**WHAT IS REQUIRED:** Locate each line in the records below that contains the string "true" and copy those lines. Match case exactly.

(Dataset records)
***

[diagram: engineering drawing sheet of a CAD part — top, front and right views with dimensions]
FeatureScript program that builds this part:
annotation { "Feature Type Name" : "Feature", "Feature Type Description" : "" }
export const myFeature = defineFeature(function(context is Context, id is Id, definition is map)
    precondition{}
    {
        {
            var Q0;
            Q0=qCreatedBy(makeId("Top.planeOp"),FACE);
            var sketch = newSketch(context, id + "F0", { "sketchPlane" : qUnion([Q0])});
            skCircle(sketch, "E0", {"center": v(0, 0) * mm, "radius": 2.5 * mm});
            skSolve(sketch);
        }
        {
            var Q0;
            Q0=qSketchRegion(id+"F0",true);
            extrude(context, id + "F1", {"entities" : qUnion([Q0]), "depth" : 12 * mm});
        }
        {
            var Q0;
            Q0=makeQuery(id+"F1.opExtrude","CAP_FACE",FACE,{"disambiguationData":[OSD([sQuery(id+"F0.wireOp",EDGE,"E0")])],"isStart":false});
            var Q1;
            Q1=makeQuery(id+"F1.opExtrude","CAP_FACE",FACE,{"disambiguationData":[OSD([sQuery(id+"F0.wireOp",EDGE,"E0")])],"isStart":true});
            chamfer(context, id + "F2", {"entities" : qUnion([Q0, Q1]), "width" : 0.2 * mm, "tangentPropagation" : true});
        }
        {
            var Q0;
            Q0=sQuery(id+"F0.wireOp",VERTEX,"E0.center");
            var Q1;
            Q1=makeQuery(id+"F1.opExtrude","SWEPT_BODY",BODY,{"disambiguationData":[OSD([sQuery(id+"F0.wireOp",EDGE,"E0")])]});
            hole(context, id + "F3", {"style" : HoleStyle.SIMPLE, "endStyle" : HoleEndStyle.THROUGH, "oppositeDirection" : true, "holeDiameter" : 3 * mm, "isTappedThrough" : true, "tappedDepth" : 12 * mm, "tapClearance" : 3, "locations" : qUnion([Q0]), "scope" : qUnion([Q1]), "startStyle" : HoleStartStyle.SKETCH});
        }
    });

***

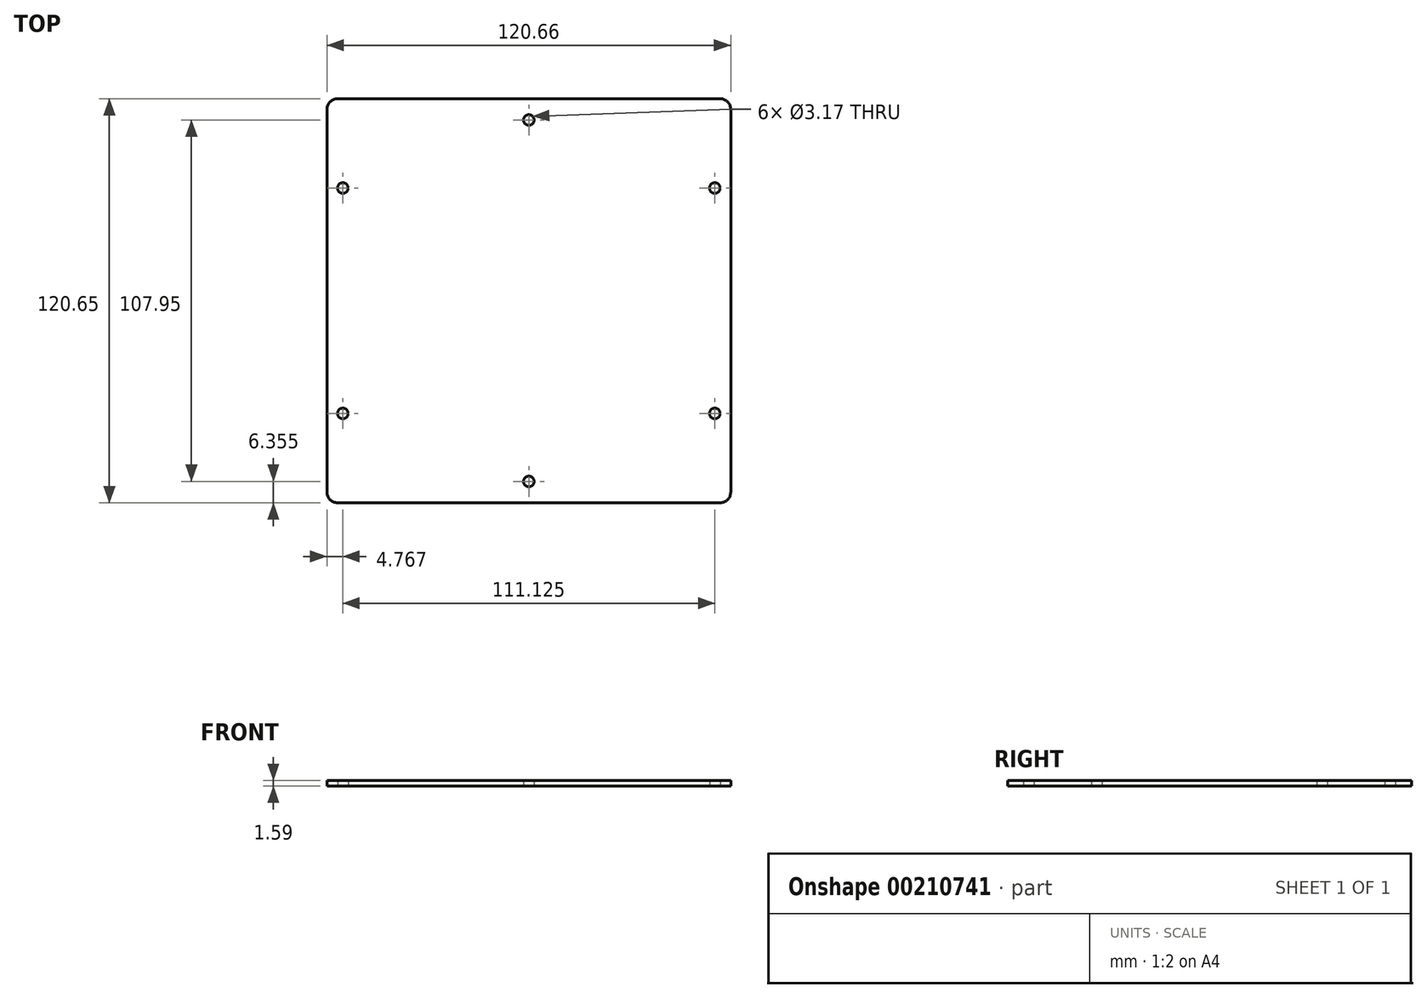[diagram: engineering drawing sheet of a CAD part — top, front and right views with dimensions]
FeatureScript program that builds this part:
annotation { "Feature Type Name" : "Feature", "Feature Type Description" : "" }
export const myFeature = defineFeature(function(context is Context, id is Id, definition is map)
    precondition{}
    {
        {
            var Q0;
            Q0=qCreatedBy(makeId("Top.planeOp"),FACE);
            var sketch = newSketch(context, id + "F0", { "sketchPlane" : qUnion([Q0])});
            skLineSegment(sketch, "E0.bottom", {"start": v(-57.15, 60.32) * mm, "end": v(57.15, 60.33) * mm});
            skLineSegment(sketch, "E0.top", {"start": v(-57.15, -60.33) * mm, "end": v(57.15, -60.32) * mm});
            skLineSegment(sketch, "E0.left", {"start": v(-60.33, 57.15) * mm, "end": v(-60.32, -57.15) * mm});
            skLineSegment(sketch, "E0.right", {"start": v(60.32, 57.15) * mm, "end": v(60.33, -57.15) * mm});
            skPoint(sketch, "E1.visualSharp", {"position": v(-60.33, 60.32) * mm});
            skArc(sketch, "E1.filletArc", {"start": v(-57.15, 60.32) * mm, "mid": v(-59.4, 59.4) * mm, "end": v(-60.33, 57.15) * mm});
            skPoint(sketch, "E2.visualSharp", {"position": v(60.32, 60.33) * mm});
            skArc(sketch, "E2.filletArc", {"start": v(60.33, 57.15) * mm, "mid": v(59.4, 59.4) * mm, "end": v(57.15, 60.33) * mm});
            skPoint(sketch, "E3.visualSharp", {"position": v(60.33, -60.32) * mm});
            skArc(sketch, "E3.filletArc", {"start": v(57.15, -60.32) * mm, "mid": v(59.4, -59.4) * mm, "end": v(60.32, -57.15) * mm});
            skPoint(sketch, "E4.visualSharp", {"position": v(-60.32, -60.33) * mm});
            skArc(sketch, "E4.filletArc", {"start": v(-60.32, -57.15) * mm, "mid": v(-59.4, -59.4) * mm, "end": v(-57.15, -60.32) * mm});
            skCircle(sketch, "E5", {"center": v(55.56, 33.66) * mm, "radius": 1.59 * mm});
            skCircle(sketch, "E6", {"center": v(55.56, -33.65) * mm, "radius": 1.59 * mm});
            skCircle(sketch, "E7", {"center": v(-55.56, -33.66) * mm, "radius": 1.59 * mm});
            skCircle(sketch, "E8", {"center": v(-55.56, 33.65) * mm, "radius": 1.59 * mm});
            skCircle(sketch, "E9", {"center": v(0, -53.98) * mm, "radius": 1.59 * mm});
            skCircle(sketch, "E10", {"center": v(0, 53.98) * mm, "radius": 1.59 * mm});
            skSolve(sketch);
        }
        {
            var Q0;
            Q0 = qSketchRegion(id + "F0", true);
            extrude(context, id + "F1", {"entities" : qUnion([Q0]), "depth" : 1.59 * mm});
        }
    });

***

**SOLUTION TO THIS PROBLEM:**
            Q0=qSketchRegion(id+"F0",true);
            Q1=makeQuery(id+"F1.opExtrude","CAP_FACE",FACE,{"disambiguationData":[OSD([sQuery(id+"F0.wireOp",EDGE,"E0")])],"isStart":true});
            chamfer(context, id + "F2", {"entities" : qUnion([Q0, Q1]), "width" : 0.2 * mm, "tangentPropagation" : true});
            hole(context, id + "F3", {"style" : HoleStyle.SIMPLE, "endStyle" : HoleEndStyle.THROUGH, "oppositeDirection" : true, "holeDiameter" : 3 * mm, "isTappedThrough" : true, "tappedDepth" : 12 * mm, "tapClearance" : 3, "locations" : qUnion([Q0]), "scope" : qUnion([Q1]), "startStyle" : HoleStartStyle.SKETCH});
            Q0 = qSketchRegion(id + "F0", true);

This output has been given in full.